As smartphone adoption rises, the mobile online dating business has continued to boom. In fact, IBISWorld reports that its annual revenue sits at $2 billion a year in the United States, with annual growth just shy of 5 percent between 2011 and 2016. In a 2015 survey, Pew Research Center found that 15 percent of Americans had tried online dating.

As Valentine’s Day approaches and Americans search for love, online dating could spark some intriguing business and money stories. Here’s a look at three online dating trends to consider.

Online dating meets online networking

Last year, eHarmony launched a jobs site called Elevated Careers. Similarly, female-friendly dating app Bumble announced plans to launch BumbleBizz, a separate section of the app where women can make professional connections (like the Bumble dating app, the woman must reach out first). BumbleBizz is expected to arrive later this year.

On the surface, these brand extensions might seem to violate the rules around mixing business and pleasure. Still, online dating apps and websites use complex algorithms for matching people and assessing compatibility, so professional networking and job hunting are logical uses of that technology.

Talk to local tech experts or business professors about whether this approach is likely to work, whether they foresee other dating sites following suit and why.

Online dating niches

TV ads for Christian singles and other niches seem to be proliferating, so perhaps exploring niche online dating sites and especially those that are popular in your neck of the woods or based locally could be fodder for a story.

Did you know, for instance, that there are dating sites targeted at Ivy League types, people with Aspberger’s syndrome, people with STDs, even tall people (and admirers)? How do these niche sites attract users and where do they advertise? Several of these niche sites share the same parent company. Many readers may not realize that Match Group now includes OkCupid, Tinder and Match.com in its portfolio.

Ancillary businesses

Online dating itself is a big business, but a cottage industry has sprung up alongside dating sites and apps to help busy daters make a positive first impression. Can you find a local photographer who specializes in online dating profile photos or a dating coach who helps local singles arrange dates with online suitors? Maybe a local business similar to e-Cyrano that will craft your profile for you?
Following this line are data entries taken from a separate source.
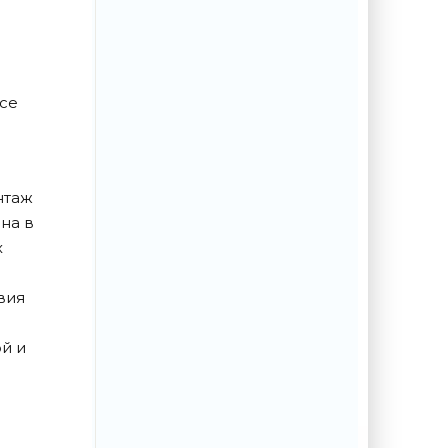
се
нтаж
на в
х
вия
й и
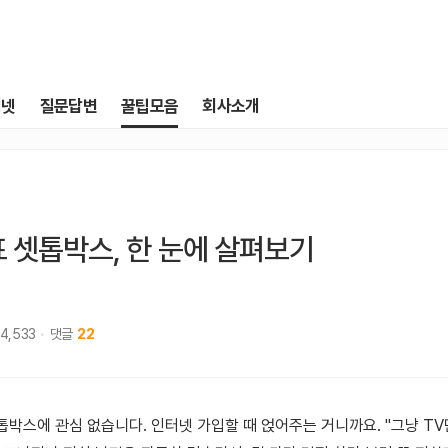
터넷
질문답변
꿀팁모음
회사소개
 셋톱박스, 한 눈에 살펴보기
14,533
댓글
22
박스에 관심 없습니다. 인터넷 가입할 때 얹어주는 거니까요. "그냥 TV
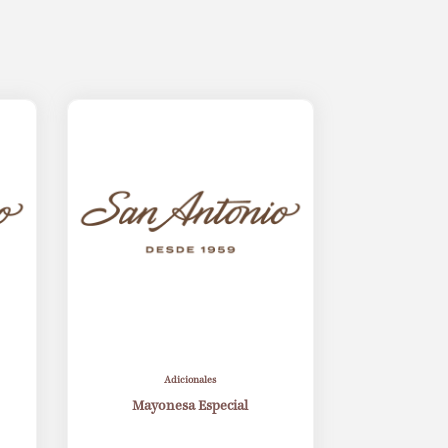
Adicionales
Mayonesa Especial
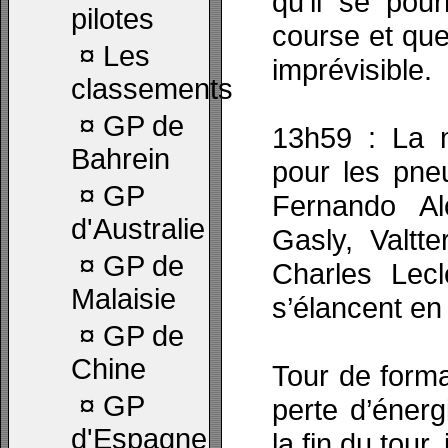
qu’il se pour
pilotes
course et que 
¤
Les
imprévisible.
classements
¤
GP de
13h59 : La m
Bahrein
pour les pne
¤
GP
Fernando Al
d'Australie
Gasly, Valtte
¤
GP de
Charles Lec
Malaisie
s’élancent e
¤
GP de
Chine
Tour de forma
¤
GP
perte d’énerg
d'Espagne
la fin du tour,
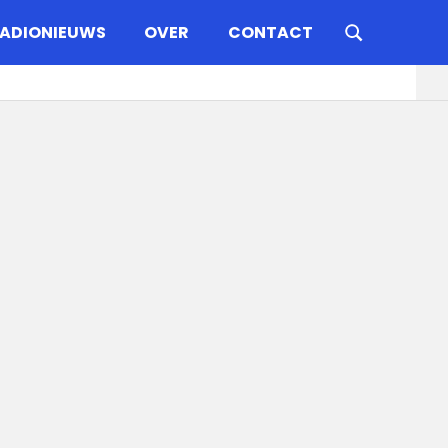
ADIONIEUWS
OVER
CONTACT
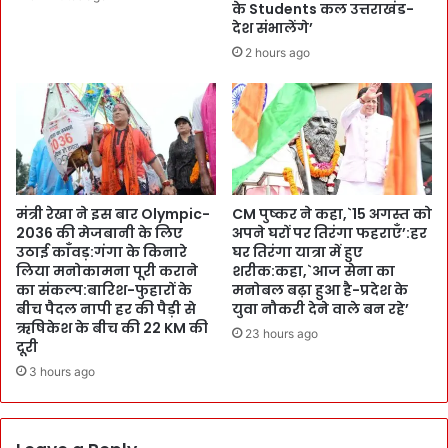
र
हो
के Students कल उत्तराखंड-
ने
देश संभालेंगे’
ना
ज
मु
2 hours ago
ता
म
या
कि
शो
न
क
:
:
G
हा
r
द
a
से
मंत्री रेखा ने इस बार Olympic-
CM पुष्कर ने कहा,`15 अगस्त को
p
2036 की मेजबानी के लिए
अपने घरों पर तिरंगा फहराएँ’:हर
की
h
उठाई काँवड़:गंगा के किनारे
घर तिरंगा यात्रा में हुए
जां
i
लिया मनोकामना पूरी कराने
शरीक:कहा,`आज सेना का
च
c
का संकल्प:बारिश-फुहारों के
मनोबल बढ़ा हुआ है-प्रदेश के
के
E
बीच पैदल नापी हर की पैड़ी से
युवा नौकरी देने वाले बन रहे’
आ
r
ऋषिकेश के बीच की 22 KM की
23 hours ago
दे
a
दूरी
श
का
3 hours ago
:
वि
दे
ना
ह
य
रा
क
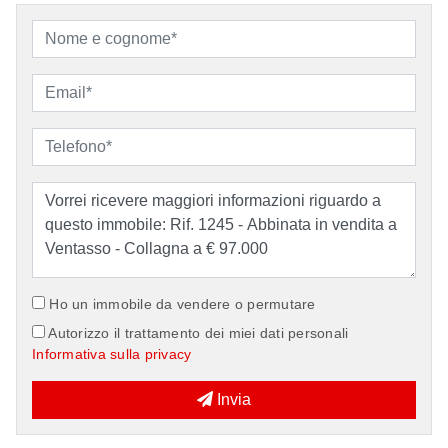
Ho un immobile da vendere o permutare
Autorizzo il trattamento dei miei dati personali
Informativa sulla privacy
Invia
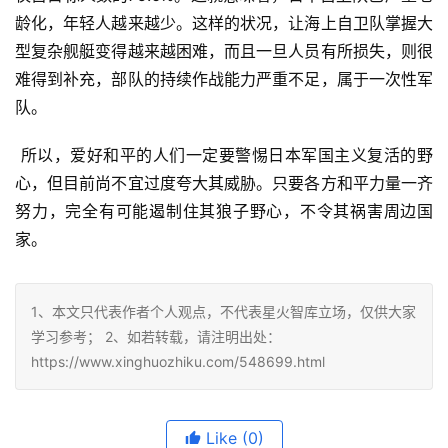
龄化，年轻人越来越少。这样的状况，让海上自卫队掌握大
型复杂舰艇变得越来越困难，而且一旦人员有所损失，则很
难得到补充，部队的持续作战能力严重不足，属于一次性军
队。
 所以，爱好和平的人们一定要警惕日本军国主义复活的野
心，但目前尚不宜过度夸大其威胁。只要各方和平力量一齐
努力，完全有可能遏制住其狼子野心，不令其祸害周边国
家。
1、本文只代表作者个人观点，不代表星火智库立场，仅供大家
学习参考； 2、如若转载，请注明出处：
https://www.xinghuozhiku.com/548699.html
Like
(0)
Perhaps there’s a local bar that runs promotions such as Tinder Tuesdays to encourage online daters to frequent the venue (or on a darker note, some bars now advertise that you can order an “Angel shot” if you need help extricating yourself from a particularly bad date).

Find out how long these businesses or promotions have been around and whether they’re driving sales. Profiling one or more of these businesses could put a quirky local spin on online dating. If you’re able to get sales numbers or other metrics, so much the better. Be aware that businesses in this space may be skittish about sharing client details, but if you can get one to open up, it could help put a human face on your coverage.